== GIVEN ENTRIES ==

------------------------------------------------

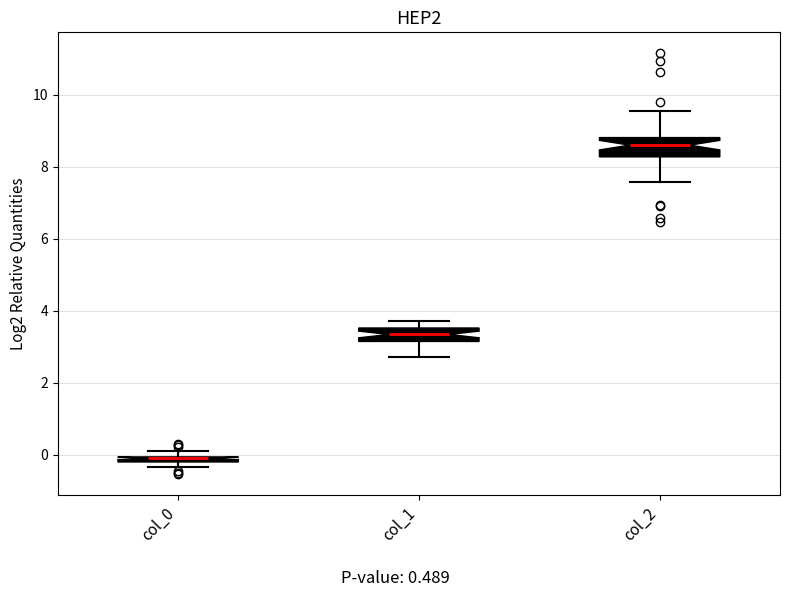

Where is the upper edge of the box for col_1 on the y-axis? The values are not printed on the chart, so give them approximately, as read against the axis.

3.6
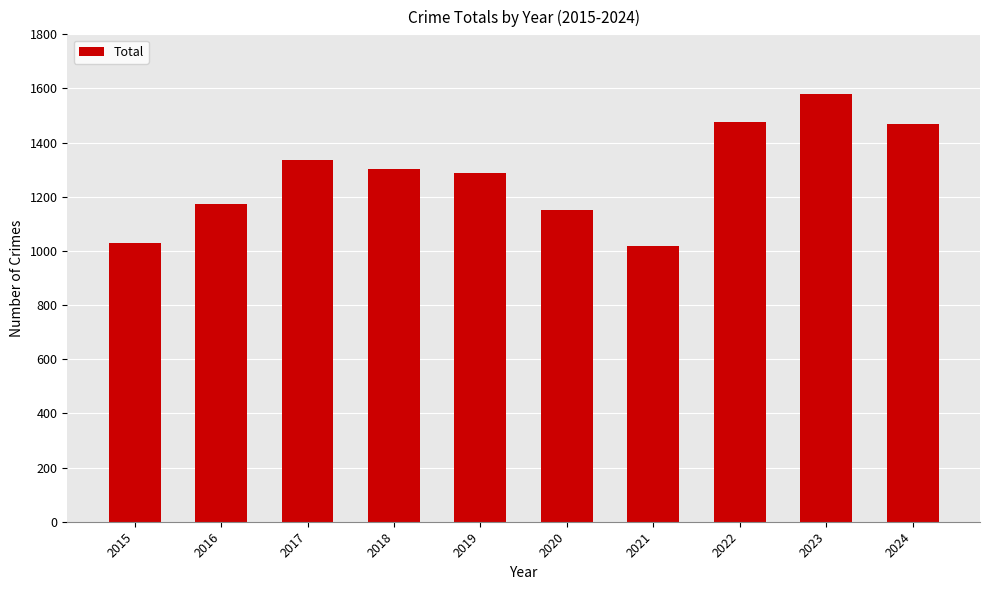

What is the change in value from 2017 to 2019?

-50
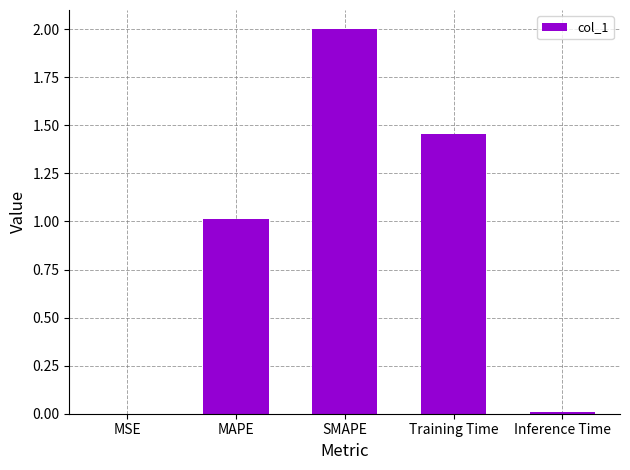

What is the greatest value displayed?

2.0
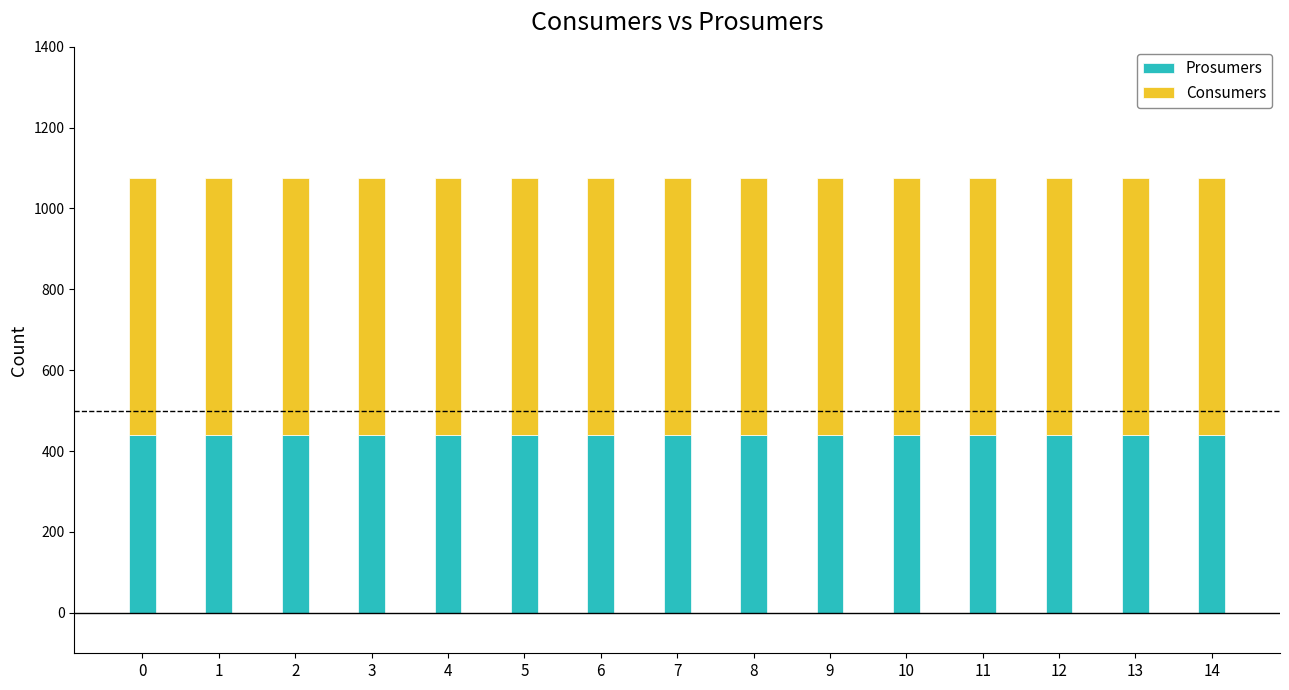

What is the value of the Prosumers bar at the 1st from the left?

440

------------------------------------------------

Output the listing as a Markdown table with the columns Row and Line, starting with the line containing "What is the greatest value displayed?" and going on through the end of the listing. Number each row, skip blank lines, and leave the pictures out.

== RESPONSE ==
| Row | Line |
|---|---|
| 1 | What is the greatest value displayed? |
| 2 | 2.0 |
| 3 | What is the value of the Prosumers bar at the 1st from the left? |
| 4 | 440 |